Christmas is many things to many people. Noel, Yule, The Season of Goodwill and if you’re here in the UK, it is also Pantomime Season.
For the uninitiated, a panto is basically a deliberately over the top performance of a classic fairytale with lots of audience participation, bawdy humour, gaudy costumes and a cast of B- and C-list celebrities filling in for actual actors.
A classic panto will include several essential characters, so if the high drama of the solar industry were a presented in pantomime format, who would play each role based on their performance in 2013?
In the absence of a hook-handed pirate or a witch armed with sedative-laced fruit, the solar industry’s villain through 2013 has been retrospective policy changes.
The Spanish government went the furthest however, so it alone is cast as our anti-hero. It has proposed changes that limit the profits of utility scale projects to around 5-5.5% after tax, less than the cost of borrowing, dealing a hammer blow to the industry.
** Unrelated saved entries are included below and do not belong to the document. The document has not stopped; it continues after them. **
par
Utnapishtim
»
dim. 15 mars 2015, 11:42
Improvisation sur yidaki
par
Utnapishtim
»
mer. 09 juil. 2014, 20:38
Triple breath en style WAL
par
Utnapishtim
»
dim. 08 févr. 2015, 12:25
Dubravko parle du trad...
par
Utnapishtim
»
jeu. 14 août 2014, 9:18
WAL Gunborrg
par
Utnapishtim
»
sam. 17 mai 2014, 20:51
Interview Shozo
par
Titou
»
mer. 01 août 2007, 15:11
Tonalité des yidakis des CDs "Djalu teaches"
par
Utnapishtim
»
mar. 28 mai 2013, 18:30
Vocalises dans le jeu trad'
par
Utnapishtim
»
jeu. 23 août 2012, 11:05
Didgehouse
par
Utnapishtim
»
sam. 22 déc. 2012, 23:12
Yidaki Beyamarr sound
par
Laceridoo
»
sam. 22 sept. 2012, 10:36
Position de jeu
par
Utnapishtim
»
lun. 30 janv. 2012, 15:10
This move was paired with an above market price for self-consumed solar electricity and hefty fines for those who flout it.
Effectively, both small- and large-scale solar would be rendered uneconomic. The proposals are being challenged in the country’s national constitutional court by the local government of Murcia.
The most iconic line of any panto is an audience-led cry of “he’s behind you” to warn of the presence of the villain. In the Spanish solar industry’s case, the government is anywhere but behind it.
Where there is a villain there is, of course, a hero. Those directly fighting our nominated villain in the Spanish courts and the campaigners that protested against their “criminalisation” in prison-issue striped jumpsuits outside a jail on Barcelona deserve an honourable mention.
In the US two heroes formed an unlikely partnership to take on anti-solar policies being pushed heavily by utilities. Environmental groups and grass roots Republicans from the Tea Party found themselves working together in 2013 to defend net metering, which the utility firms claimed places an unfair burden on non-solar homes that had to pay larger grid fees.
Our unlikely allies, The Green Tea Party, pointed out that solar homes also use the grid less by consuming power locally. Apart from a modest charge to be applied in Arizona (about US$5 a month, well down on the US$50 to US$100 state utility APS had been looking for) the campaigners did well to defend net metering. The programme has been expanded in California but the circus is likely to come to more state utility commissions next year.
Damsel in distress
While the gender stereotyping encapsulated in this term leaves a lot to be desired, the sentiment remains the same. Heroes need someone, male or female, to rescue.
In 2013, one of the solar industry’s grand old dames Suntech, went right to the wire. It had been the belle of the ball in the Chinese solar industry but struggled to hold it together through a very trying time for the industry.
Enter Shunfeng. The wafer manufacturer has moved downstream into PV project development and explained in a recent interview with PV Tech why Suntech modules have a bright future as part of the Shunfeng family.
The hapless fool
No pantomime is complete without a hapless fool, a nearly-man who never gets the girl but is also at hand to help narrate the story from the fringes and pull all the pieces together, even if they ultimately irrelevant to the plot and its outcome.
With that in mind, there was only one clear candidate. The European Commission steered the trade talks with China, set the deadlines, published the official statements and set the rules under which the dispute played out.
Looking back with the benefit of hindsight, the EU’s negotiating is starting to look like about as good a deal as Russia selling natural resources-laden Alaska to the US for two cents an acre.
The agreement provides China with a 2GW quota for solar cells, double what they imported before the deal, and a 7GW quota of modules with a fixed minimum price of €0.56 per Watt (about what they were charging for them at the time). All in all the deal looks slightly better for the Chinese.
It’s no wonder the countries largest manufacturers, who are likely to secure generous chunks of that quota, have been falling over themselves (classic panto slapstick) to say how keen they are to comply with the undertaking.